By James C. Trager (not verified) on 25 May 2010 #permalink

Is the specific epithet caroliniana or just carolina ?

By Peter Coffey (not verified) on 25 May 2010 #permalink

How about a dryinid wasp? Perhaps Dryinus?

By Joe-aptera (not verified) on 25 May 2010 #permalink

Good catch, Peter.
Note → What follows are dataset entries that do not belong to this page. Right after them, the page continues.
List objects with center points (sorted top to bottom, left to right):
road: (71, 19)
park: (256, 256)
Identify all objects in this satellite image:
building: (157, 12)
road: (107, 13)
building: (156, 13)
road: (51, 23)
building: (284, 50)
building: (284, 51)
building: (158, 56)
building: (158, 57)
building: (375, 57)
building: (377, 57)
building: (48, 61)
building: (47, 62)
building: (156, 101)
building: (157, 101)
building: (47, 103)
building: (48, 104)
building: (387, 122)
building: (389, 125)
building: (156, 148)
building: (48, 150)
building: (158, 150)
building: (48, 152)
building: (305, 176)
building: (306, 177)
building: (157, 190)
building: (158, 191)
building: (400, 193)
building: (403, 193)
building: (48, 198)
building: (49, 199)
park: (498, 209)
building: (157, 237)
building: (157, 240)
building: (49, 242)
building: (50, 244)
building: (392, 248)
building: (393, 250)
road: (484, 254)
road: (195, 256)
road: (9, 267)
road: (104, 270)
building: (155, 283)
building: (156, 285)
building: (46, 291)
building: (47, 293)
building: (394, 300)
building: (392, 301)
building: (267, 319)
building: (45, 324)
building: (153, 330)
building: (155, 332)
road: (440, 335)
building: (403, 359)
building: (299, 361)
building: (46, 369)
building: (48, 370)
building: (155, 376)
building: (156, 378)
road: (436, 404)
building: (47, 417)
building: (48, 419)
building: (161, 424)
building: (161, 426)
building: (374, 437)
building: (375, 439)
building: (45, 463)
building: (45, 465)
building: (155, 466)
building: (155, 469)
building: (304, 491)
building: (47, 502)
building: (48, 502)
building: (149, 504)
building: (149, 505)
It is simply "carolina".

By James C. Trager (not verified) on 25 May 2010 #permalink

I am going with an amblypigid foreleg.

A raptorial leg (modified foreleg) of most likely a mantis, but it could possibly also be a mantispid (Neuroptera).

My guess would be a mantid nymph judging from the size

If so, just for clarification's sake on the body parts, the bottom wide part is the femur, the smaller part on the top right is the tibia, and the extension from the tibia going out to the left is the tarsus

By Cazakatari (not verified) on 25 May 2010 #permalink

I'm guessing head lice (louse) on a human hair.

By Eric Lice (not verified) on 25 May 2010 #permalink

Going with Christopher Taylor's comment, I'll say Orthodera ministralis, though having kept Tenodera it looks a lot like that too. Pity points, please?

If I'm wrong it has to be the great appendage of some newly discovered Cambrian arthropod 'thingy'.